__DESCRIPTION OF THE TASK__
Look through the entries below and show every line containing the word "this".

^^^^^^^^^^^^^^^^

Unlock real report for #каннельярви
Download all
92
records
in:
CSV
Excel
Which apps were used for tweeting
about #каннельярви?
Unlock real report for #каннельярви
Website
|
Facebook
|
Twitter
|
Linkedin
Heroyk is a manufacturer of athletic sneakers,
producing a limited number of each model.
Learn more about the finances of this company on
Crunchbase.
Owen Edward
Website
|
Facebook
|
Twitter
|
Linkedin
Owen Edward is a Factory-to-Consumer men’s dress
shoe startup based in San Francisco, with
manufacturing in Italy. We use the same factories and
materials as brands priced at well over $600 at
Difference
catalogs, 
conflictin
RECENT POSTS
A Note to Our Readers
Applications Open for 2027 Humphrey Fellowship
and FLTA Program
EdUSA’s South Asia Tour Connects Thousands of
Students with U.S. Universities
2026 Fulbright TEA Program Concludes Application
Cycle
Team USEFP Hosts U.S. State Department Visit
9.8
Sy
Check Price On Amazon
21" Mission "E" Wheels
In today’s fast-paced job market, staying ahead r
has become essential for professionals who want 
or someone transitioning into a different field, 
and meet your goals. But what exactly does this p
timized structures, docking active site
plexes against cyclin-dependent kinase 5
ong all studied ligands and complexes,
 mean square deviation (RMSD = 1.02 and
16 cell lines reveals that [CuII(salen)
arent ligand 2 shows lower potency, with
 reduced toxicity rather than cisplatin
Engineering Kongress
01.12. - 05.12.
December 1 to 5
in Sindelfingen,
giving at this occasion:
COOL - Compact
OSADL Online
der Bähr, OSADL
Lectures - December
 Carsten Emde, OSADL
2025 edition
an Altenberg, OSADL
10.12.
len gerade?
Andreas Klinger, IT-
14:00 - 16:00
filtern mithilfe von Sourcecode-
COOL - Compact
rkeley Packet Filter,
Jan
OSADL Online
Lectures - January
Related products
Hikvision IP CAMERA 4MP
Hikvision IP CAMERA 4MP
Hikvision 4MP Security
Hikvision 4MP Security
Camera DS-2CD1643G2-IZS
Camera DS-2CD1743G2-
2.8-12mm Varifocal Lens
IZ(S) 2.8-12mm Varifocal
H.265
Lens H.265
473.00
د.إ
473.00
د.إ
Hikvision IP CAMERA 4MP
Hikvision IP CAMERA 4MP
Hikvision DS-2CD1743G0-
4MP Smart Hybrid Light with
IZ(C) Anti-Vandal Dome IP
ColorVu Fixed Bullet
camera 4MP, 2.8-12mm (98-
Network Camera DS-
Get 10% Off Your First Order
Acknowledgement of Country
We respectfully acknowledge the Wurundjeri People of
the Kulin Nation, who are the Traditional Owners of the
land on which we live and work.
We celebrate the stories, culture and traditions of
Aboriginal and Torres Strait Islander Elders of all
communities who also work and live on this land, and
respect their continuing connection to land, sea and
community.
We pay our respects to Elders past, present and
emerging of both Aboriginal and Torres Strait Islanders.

^^^^^^^^^^^^^^^^

__RESPONSE AREA__
Learn more about the finances of this company on
and meet your goals. But what exactly does this p
giving at this occasion:
communities who also work and live on this land, and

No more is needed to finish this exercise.